Contact-rich manipulation requires reliable estimation of extrinsic contacts—the interactions between a grasped object and its environment—which provide essential contextual information for planning, control, and policy learning. However, existing approaches often rely on restrictive assumptions, such as predefined contact types, fixed grasp configurations, or camera calibration, that hinder generalization to novel objects and deployment in unstructured environments.

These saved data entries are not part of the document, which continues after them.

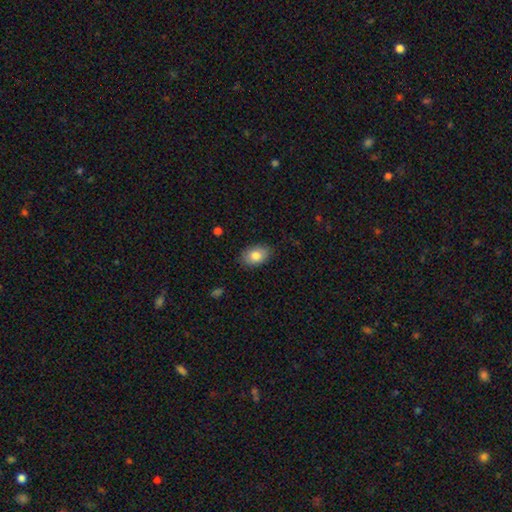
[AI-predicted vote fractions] Overall: smooth (82%). How rounded: in between (87%). Merging: none (83%).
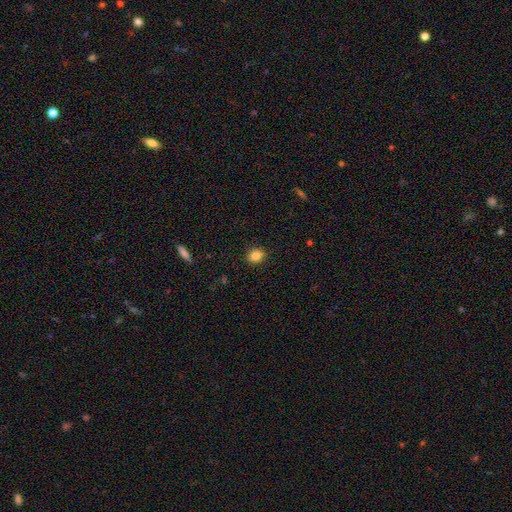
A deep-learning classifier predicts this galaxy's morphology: Smooth or featured? Predicted: smooth (p=0.85). How rounded? Predicted: in between (p=0.52). Merging? Predicted: none (p=0.87).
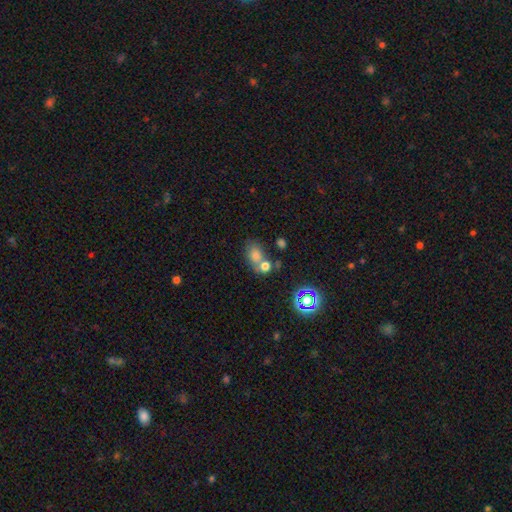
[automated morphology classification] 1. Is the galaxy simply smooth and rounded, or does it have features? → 69% smooth, 19% star or artifact, 12% featured or disk.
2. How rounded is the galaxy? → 61% in between, 37% round, 2% cigar-shaped.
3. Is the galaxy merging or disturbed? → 42% none, 41% merger, 12% minor disturbance, 6% major disturbance.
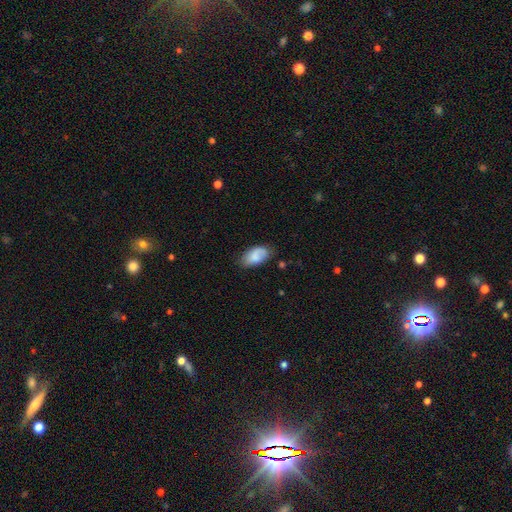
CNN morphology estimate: Overall: smooth (76%). How rounded: in between (93%). Merging: none (64%; minor disturbance 27%).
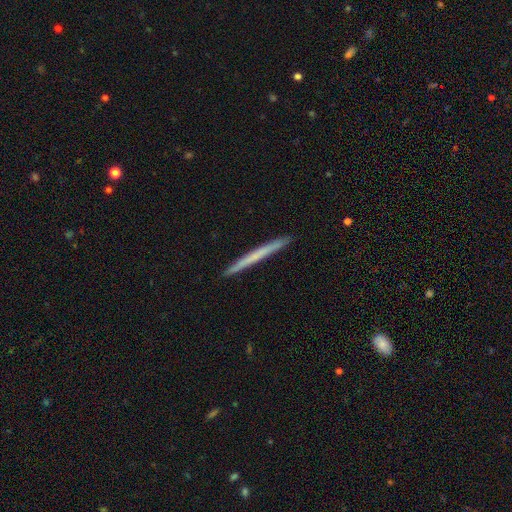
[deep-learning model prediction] smooth_or_featured: smooth (p=0.52) [alt: featured or disk p=0.43]
how_rounded: cigar-shaped (p=0.98) [alt: in between p=0.01]
merging: none (p=0.92) [alt: minor disturbance p=0.05]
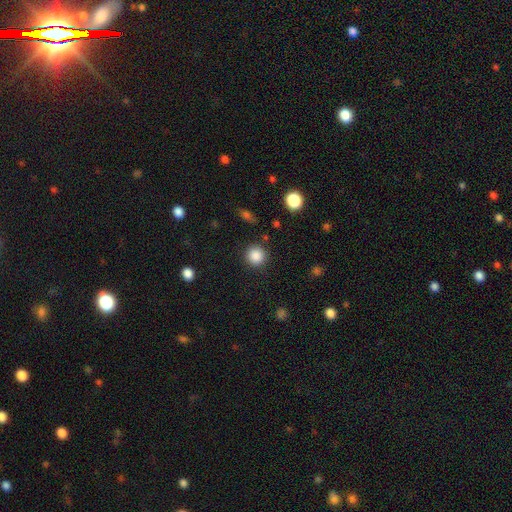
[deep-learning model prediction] This is clearly a smooth galaxy (87%). How rounded: clearly round (94%). Merging: clearly none (89%).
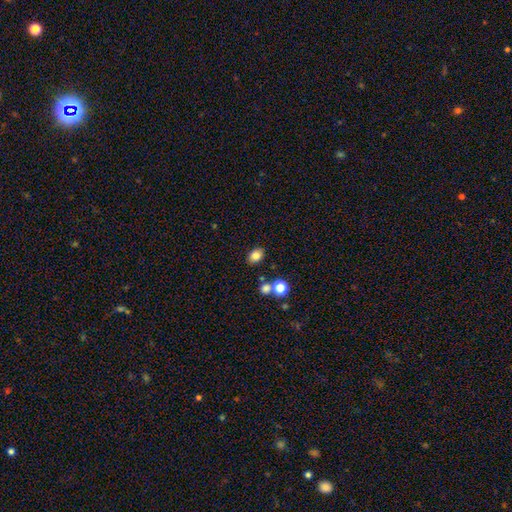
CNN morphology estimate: Smooth or featured: smooth — 82% (star or artifact — 11%)
How rounded: in between — 69% (round — 30%)
Merging: none — 81% (minor disturbance — 10%)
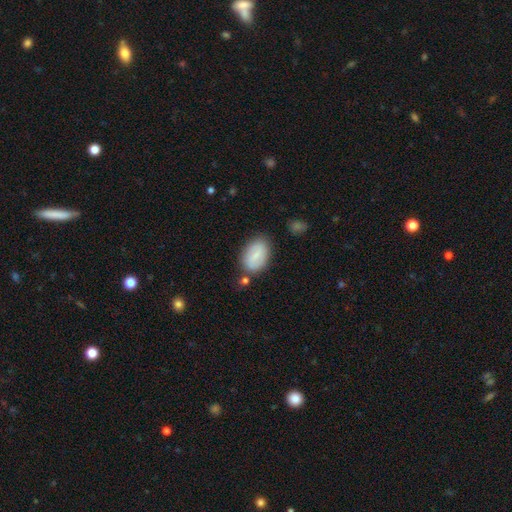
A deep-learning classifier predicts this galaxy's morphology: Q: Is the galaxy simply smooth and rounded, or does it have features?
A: smooth — 65%.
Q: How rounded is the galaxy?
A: in between — 88%.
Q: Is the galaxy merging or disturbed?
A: none — 74%.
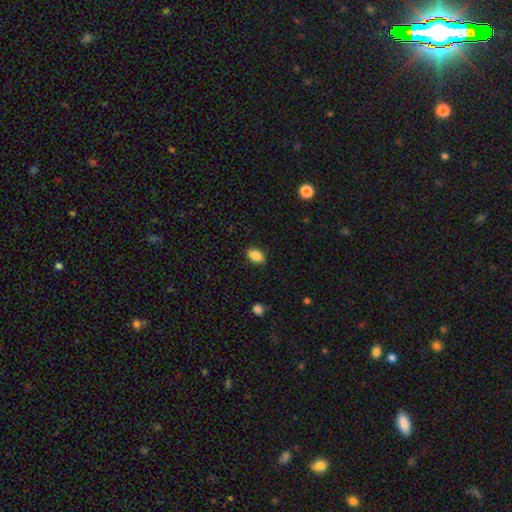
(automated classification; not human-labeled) smooth_or_featured: smooth (p=0.87) [alt: star or artifact p=0.08]
how_rounded: in between (p=0.88) [alt: round p=0.10]
merging: none (p=0.86) [alt: minor disturbance p=0.10]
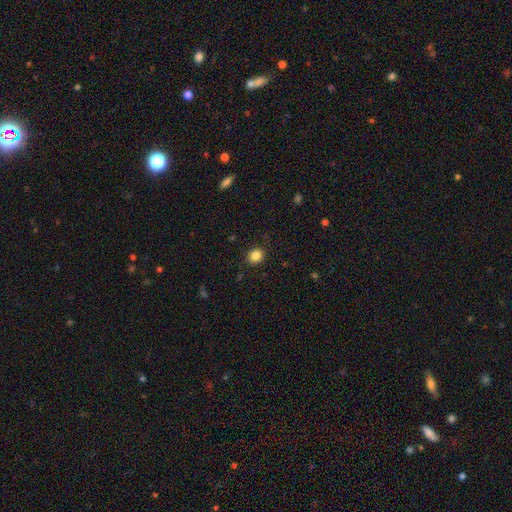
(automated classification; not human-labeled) smooth-or-featured: smooth: 85% | star or artifact: 11% | featured or disk: 4%
  how-rounded: round: 80% | in between: 19% | cigar-shaped: 1%
  merging: none: 90% | minor disturbance: 7% | major disturbance: 2% | merger: 1%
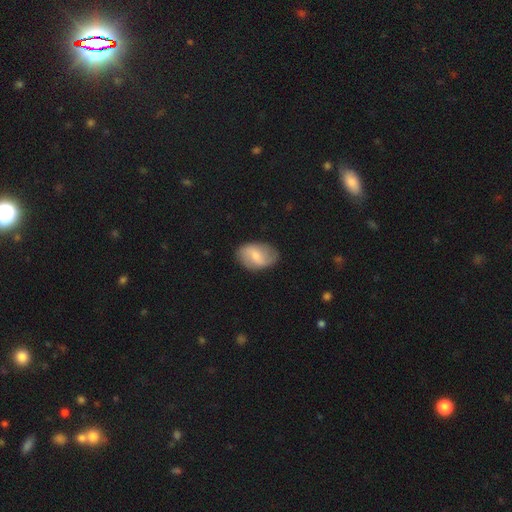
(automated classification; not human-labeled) Smooth or featured: smooth — 49% (featured or disk — 44%)
Merging: none — 79% (minor disturbance — 15%)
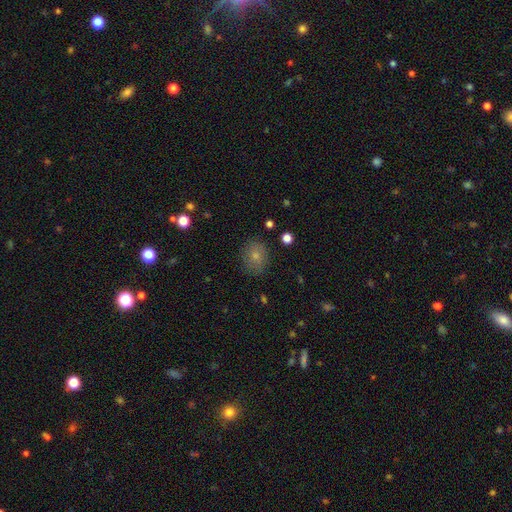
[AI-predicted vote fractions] smooth-or-featured: smooth: 76% | featured or disk: 13% | star or artifact: 11%
  how-rounded: round: 50% | in between: 49% | cigar-shaped: 1%
  merging: none: 81% | minor disturbance: 14% | major disturbance: 4% | merger: 1%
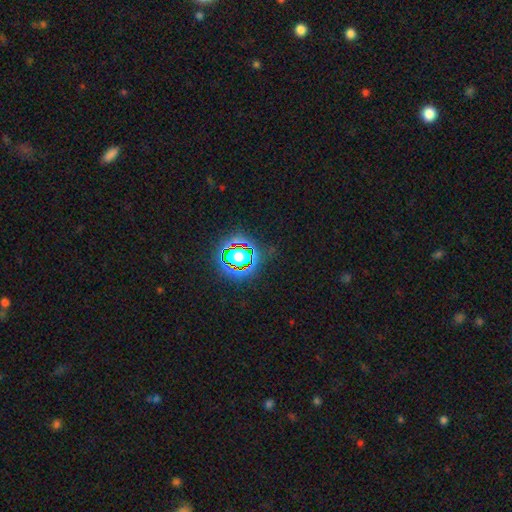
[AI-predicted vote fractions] A star or artifact, not a galaxy (80%).

Vote fractions:
- Smooth or featured? star or artifact: 80% / smooth: 12% / featured or disk: 8%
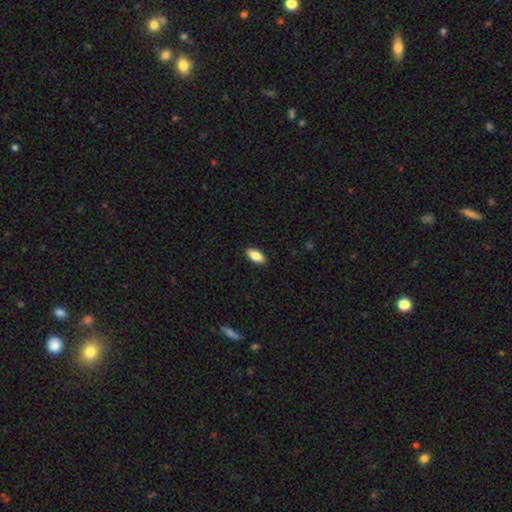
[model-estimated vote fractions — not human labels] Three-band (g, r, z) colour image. It shows a smooth galaxy with no disk features (84%) that is in between round and cigar-shaped (89%). Merging: none (90%).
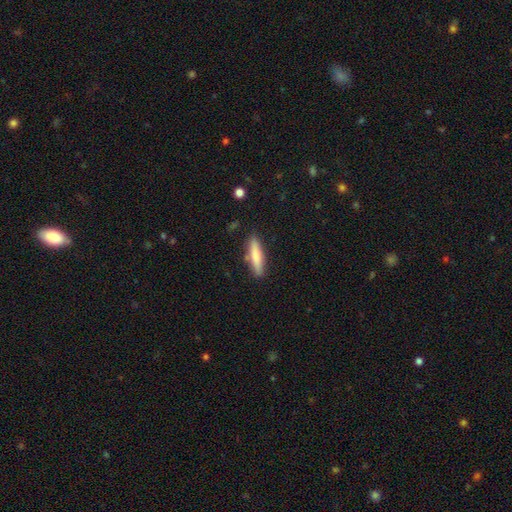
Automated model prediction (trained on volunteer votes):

UNIC is a unified multimodal framework for extrinsic contact estimation that operates without any prior knowledge or camera calibration. UNIC directly encodes visual observations in the camera frame and integrates them with proprioceptive and tactile modalities in a fully data-driven manner. It introduces a unified contact representation based on scene affordance maps that captures diverse contact formations and employs a multimodal fusion mechanism with random masking, enabling robust multimodal representation learning.
UNIC handles multiple contact scenarios including single-object contact, multi-object interactions, and no-contact states.
UNIC performs reliable estimation during robot motion and in-hand object slip.
UNIC adapts to dynamic camera viewpoints without requiring recalibration.
UNIC generalizes to diverse object configurations and contact locations.
UNIC demonstrates strong generalization to objects not seen during training.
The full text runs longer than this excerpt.